Using the new scanning method, Palmer and his team found that the mouse gene Azi2 is associated with the effects of methamphetamines on body movements, while Zmynd11 is linked to anxiety-like behavior. It's possible these genes could have analogues in humans as well.

 

“This study has been extremely gratifying since this is the first time these two genes have been identified as playing roles in psychological conditions,” Palmer commented. “And now we can think about targeting these genes or the proteins they encode with novel therapeutics.”

 

He says the team looked at a lot of physiological and behavioral traits, and found “very, very significant associations with physiological traits,” varying from testes weight to bone density, which Palmer says could have important implications for issues such as fertility and bone healing/osteoporosis, respectively.

 

A significant benefit of this approach is that there are tests that can now be done in mice that simply couldn't ethically be performed in humans, such as looking at the effects of methamphetamine administration in the nervous system.

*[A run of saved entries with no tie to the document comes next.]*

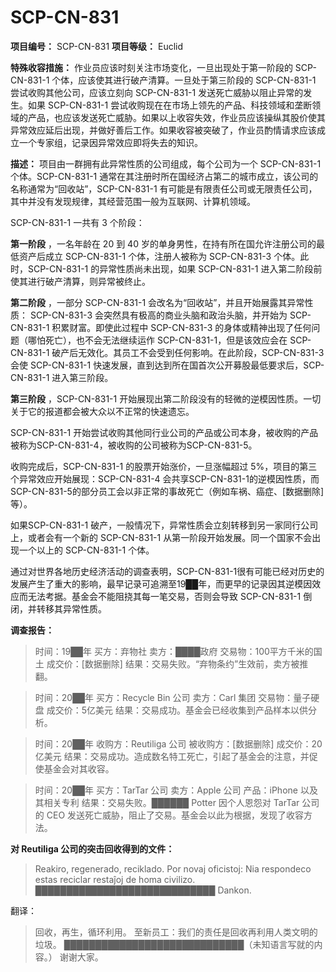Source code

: # SCP-CN-831


**项目编号：** SCP-CN-831
**项目等级：** Euclid

**特殊收容措施：** 作业员应该时刻关注市场变化，一旦出现处于第一阶段的 SCP-CN-831-1 个体，应该使其进行破产清算。一旦处于第三阶段的 SCP-CN-831-1 尝试收购其他公司，应该立刻向 SCP-CN-831-1 发送死亡威胁以阻止异常的发生。如果 SCP-CN-831-1 尝试收购现在在市场上领先的产品、科技领域和垄断领域的产品，也应该发送死亡威胁。如果以上收容失效，作业员应该操纵其股价使其异常效应延后出现，并做好善后工作。如果收容被突破了，作业员酌情请求应该成立一个专家组，记录因异常效应即将失去的知识。

**描述：** 项目由一群拥有此异常性质的公司组成，每个公司为一个 SCP-CN-831-1个体。SCP-CN-831-1 通常在其注册时所在国经济占第二的城市成立，该公司的名称通常为“回收站”，SCP-CN-831-1 有可能是有限责任公司或无限责任公司，其中并没有发现规律，其经营范围一般为互联网、计算机领域。

SCP-CN-831-1 一共有 3 个阶段：

**第一阶段** ，一名年龄在 20 到 40 岁的单身男性，在持有所在国允许注册公司的最低资产后成立 SCP-CN-831-1 个体，注册人被称为 SCP-CN-831-3 个体。此时，SCP-CN-831-1 的异常性质尚未出现，如果 SCP-CN-831-1 进入第二阶段前使其进行破产清算，则异常被终止。

**第二阶段** ，一部分 SCP-CN-831-1 会改名为“回收站”，并且开始展露其异常性质：
SCP-CN-831-3 会突然具有极高的商业头脑和政治头脑，并开始为 SCP-CN-831-1 积累财富。即使此过程中 SCP-CN-831-3 的身体或精神出现了任何问题（哪怕死亡），也不会无法继续运作 SCP-CN-831-1，但是该效应会在 SCP-CN-831-1 破产后无效化。其员工不会受到任何影响。在此阶段，SCP-CN-831-3 会使 SCP-CN-831-1 快速发展，直到达到所在国首次公开募股最低要求后，SCP-CN-831-1 进入第三阶段。

**第三阶段** ，SCP-CN-831-1 开始展现出第二阶段没有的轻微的逆模因性质。一切关于它的报道都会被大众以不正常的快速遗忘。

SCP-CN-831-1 开始尝试收购其他同行业公司的产品或公司本身，被收购的产品被称为SCP-CN-831-4，被收购的公司被称为SCP-CN-831-5。

收购完成后，SCP-CN-831-1 的股票开始涨价，一旦涨幅超过 5%，项目的第三个异常效应开始展现：SCP-CN-831-4 会共享SCP-CN-831-1的逆模因性质，而SCP-CN-831-5的部分员工会以非正常的事故死亡（例如车祸、癌症、[数据删除]等）。

如果SCP-CN-831-1 破产，一般情况下，异常性质会立刻转移到另一家同行公司上，或者会有一个新的 SCP-CN-831-1 从第一阶段开始发展。同一个国家不会出现一个以上的 SCP-CN-831-1 个体。

通过对世界各地历史经济活动的调查表明，SCP-CN-831-1很有可能已经对历史的发展产生了重大的影响，最早记录可追溯至19██年，而更早的记录因其逆模因效应而无法考据。基金会不能阻挠其每一笔交易，否则会导致 SCP-CN-831-1 倒闭，并转移其异常性质。

**调查报告：** 


> 时间：19██年
买方：弃物社
卖方：████政府
交易物：100平方千米的国土
成交价：[数据删除]
结果：交易失败。“弃物条约”生效前，卖方被推翻。
> 


> 时间：20██年
买方：Recycle Bin 公司
卖方：Carl 集团
交易物：量子硬盘
成交价：5亿美元
结果：交易成功。基金会已经收集到产品样本以供分析。
> 


> 时间：20██年
收购方：Reutiliga 公司
被收购方：[数据删除]
成交价：20亿美元
结果：交易成功。造成数名特工死亡，引起了基金会的注意，并促使基金会对其收容。
> 


> 时间：20██年
买方：TarTar 公司
卖方：Apple 公司
产品：iPhone 以及其相关专利
结果：交易失败。██████ Potter 因个人恩怨对 TarTar 公司的 CEO 发送死亡威胁，阻止了交易。基金会以此为根据，发现了收容方法。
> 

**对 Reutiliga 公司的突击回收得到的文件：** 


> Reakiro, regenerado, reciklado.
Por novaj oficistoj:
Nia respondeco estas reciclar restaĵoj de homa civilizo.
█████████████████████████████
Dankon.
> 

翻译：


> 回收，再生，循环利用。
至新员工：我们的责任是回收再利用人类文明的垃圾。
█████████████████████████████（未知语言写就的内容。）
谢谢大家。
>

With mice, he adds, researchers can also obtain tissue samples to see the “gene expression consequences” of administering a drug like methamphetamine within an hour of administration.

 

“Because we're working in a model organism, mice, when we find a gene we think is responsible for one of our behavioral or physiological phenotypes, we can rapidly make mutant animals, and we can then evaluate whether or not the mutant animal has the expected phenotype difference, which is a way of confirming the association that we found in the GWAS,” Palmer tells DDNews. “And then we can also use that as an animal model to begin to understand the underlying biology, and that's where we can really rapidly derive biological insight from these results—that is, we can identify a gene, and within a year, we can expect to have a mutant animal and begin to understand the underlying biology of our discovery.

 

“One of the limitations in human GWAS has been translating the results of genome-wide association hits in humans to biological insights, both because uncertainty about which gene was in the implicated locus is causal, but also just because of the difficulty of evaluating experimentally any of those findings; you can't manipulate the genes in humans, and many of the phenotypes that have been studied in humans aren't readily translatable to animals.”

 

Along those lines, this might be a season of change for genotyping on the whole, according to Palmer.

 

“For GWAS in particular, I think we're in a transition point, where, for the last decade, genome-wide association studies have relied on using microarrays to genotype subjects, and those microarrays have gotten both much better—they contain many millions of snips now, as opposed to hundreds of thousands—and they've also gotten cheaper,” he opines. “But sequencing is very appealing as an alternative to using microarrays for genotyping, and in fact, this is catching on probably faster in model organisms than it is in humans … I think that trend is already taking off in animal genetics, and human genetics is already also transitioning to using sequencing as a method of genotyping. The advantage is that you can do simultaneous discovery of variants in a population, as well as genotyping of those variants.”

 

Palmer tells DDNews that the team has two directions they're looking to follow up on in the wake of this work. First, they intend to continue with GWAS studies in mice and rats for different phenotypes and look into additional traits. Some traits of particular interest are “complex psychological constructs that we can model in animals,” such as drug rewards and self- administration, as well as delayed discounting, where an animal opts for a smaller, immediate reward as opposed to a larger one in the future. Secondly, they also want to look further into the genes they're identifying through this work.

 

“To the extent that we're identifying specific genes like the ones that are named in this paper, we are making mutant animals with an eye towards confirming that those genes really cause the phenotypes that we think they cause and starting to gain biological insights—not just is the gene causing the phenotype, but how is the gene causing the phenotype,” Palmer explains. “And those kinds of biological insights are really the thing that's going to move science forward and is going to move forward in particular those genes as possible drug targets.”